Westdeutsche Allgemeine Zeitung
WAZ: Nach den Landtagswahlen: Die Schwäche der SPD hilft der Linkspartei - Leitartikel von Norbert Robers
Essen (ots)
Die Wählerinnen und Wähler haben es den Parteien und Wahl-Analytikern nicht leicht gemacht. In Niedersachsen liegt die CDU trotz leichter Verluste deutlich vor der schwächelnden SPD - in Hessen ist die Union dagegen in spektakulärer Weise abgestürzt, während sich die Sozialdemokraten wieder an die Spitze gesetzt haben.

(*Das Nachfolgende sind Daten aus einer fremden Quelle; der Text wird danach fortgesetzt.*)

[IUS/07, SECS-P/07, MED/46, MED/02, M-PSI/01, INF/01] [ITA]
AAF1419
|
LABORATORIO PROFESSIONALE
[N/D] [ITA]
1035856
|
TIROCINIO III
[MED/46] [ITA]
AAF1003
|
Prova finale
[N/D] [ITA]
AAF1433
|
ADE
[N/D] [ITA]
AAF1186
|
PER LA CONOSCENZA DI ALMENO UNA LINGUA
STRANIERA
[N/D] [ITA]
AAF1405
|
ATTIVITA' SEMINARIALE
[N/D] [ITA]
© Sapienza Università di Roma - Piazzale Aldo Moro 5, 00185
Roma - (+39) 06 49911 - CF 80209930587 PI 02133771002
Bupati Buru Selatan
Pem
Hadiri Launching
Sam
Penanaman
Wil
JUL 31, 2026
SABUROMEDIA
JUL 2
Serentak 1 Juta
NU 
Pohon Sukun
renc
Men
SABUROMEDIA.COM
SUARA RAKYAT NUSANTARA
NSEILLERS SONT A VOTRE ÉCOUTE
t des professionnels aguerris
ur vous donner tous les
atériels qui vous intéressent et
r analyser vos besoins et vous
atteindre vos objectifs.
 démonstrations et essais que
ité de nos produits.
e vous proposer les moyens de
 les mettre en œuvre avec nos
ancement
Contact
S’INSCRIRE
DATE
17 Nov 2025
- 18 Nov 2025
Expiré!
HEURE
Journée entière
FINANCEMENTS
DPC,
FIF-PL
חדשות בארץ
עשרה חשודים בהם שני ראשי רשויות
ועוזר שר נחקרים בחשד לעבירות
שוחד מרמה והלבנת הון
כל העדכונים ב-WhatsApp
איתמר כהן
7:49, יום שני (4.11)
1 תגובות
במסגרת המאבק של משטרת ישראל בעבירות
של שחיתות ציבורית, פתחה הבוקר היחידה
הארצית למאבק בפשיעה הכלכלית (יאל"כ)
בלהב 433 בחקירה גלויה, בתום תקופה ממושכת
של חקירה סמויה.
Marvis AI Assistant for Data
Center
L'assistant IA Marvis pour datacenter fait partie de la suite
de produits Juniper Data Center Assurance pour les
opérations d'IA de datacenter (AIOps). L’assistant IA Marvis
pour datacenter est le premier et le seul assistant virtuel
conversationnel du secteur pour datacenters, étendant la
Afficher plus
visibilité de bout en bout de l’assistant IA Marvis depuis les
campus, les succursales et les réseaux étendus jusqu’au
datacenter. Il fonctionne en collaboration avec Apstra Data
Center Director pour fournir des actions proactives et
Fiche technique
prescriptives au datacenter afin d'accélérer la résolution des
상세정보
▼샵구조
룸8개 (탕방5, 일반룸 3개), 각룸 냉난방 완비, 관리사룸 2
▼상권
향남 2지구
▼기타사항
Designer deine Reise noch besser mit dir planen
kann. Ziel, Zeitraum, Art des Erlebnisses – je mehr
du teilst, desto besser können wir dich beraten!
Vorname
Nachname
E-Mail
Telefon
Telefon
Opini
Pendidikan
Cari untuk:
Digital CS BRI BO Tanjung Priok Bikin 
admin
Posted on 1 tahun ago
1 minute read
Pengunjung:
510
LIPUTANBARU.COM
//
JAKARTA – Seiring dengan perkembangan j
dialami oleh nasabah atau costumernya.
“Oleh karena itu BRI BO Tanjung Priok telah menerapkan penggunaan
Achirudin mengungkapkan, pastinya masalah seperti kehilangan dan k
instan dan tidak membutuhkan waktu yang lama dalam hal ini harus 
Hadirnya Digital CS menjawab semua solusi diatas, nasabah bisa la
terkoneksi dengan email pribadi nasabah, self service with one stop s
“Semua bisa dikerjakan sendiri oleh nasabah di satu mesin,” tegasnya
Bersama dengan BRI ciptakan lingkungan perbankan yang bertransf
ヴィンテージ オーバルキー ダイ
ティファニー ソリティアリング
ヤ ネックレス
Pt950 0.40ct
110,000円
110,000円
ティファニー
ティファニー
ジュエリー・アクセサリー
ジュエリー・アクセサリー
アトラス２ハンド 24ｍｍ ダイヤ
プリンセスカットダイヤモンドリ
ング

Die SPD ist der gefühlte Sieger dieses Abends. Aber nur, weil die Republik in ihrer Aufmerksamkeit allzu sehr auf den hessischen Ministerpräsidenten Koch fixiert war - diese Interpretation greift jedoch zu kurz.
Keine Frage: Roland Koch ist der große Verlierer. Es stimmt zwar, dass Hessen ein traditionell eher sozialdemokratisches Land ist und die Mehrheitverhältnisse immer knapp ausfielen. Aber zweistellige Verluste kann man nicht schön reden. Roland Koch ist seine Kronprinzen-Rolle vorerst los - seine breite Brust ist schmaler geworden.
SPD-Herausforderin Andrea Ypsilanti ist die strahlende Siegerin. Die SPD-Strategen werden aber nach ein oder zwei durchfeierten Nächten schnell zu der Erkenntnis gelangen, dass es zwar klug war, junge Menschen und vor allem Frauen anzusprechen -, dass Andrea Ypsilanti aber andererseits mindestens ebenso stark von den katastrophalen Sympathiewerten Kochs und der starken Wechselstimmung profitiert hat.
Die Doppel-Wahl hat den Trend der vergangenen Jahre bestätigt: Themen sind wichtig, Persönlichkeiten sind wichtiger. Der niedersächsische SPD-Herausforderer Wolfgang Jüttner und Andrea Ypsilanti haben sich beide für einen flächendeckenden Mindestlohn stark gemacht - aber nur in Hessen hat diese Taktik gefruchtet. Weil Koch nicht mehr aus der Rolle des mutmaßlich ungerechten Polarisierers herauskam, während der niedersächsische CDU-Ministerpräsident Christian Wulff eben auch für Gerechtigkeit und Ausgleich steht.
SPD-Chef Kurt Beck hat gute Gründe, sich über Andrea Ypsilantis Erfolg zu freuen. Die Sozialdemokraten sind seit Jahren im Stimmungs-Keller - jeder Prozentpunkt mehr tut gut. Aber Kurt Beck würde scheitern, wenn er sich persönlich und seiner Partei den Ypsilanti-Kurs und die Ypsilanti-Themen als Blaupause für die Bundestagswahl 2009 verordnen würde.
Die SPD hat seit gestern Abend ein weiteres, ein sehr ernstes Problem. Die Wahl in Niedersachsen hat bewiesen, dass die Linke gnadenlos in sozialdemokratische Lücken hineinzugrätschen vermag. Die Linke ist als Ergebnis der SPD-Schwäche im Westen angekommen.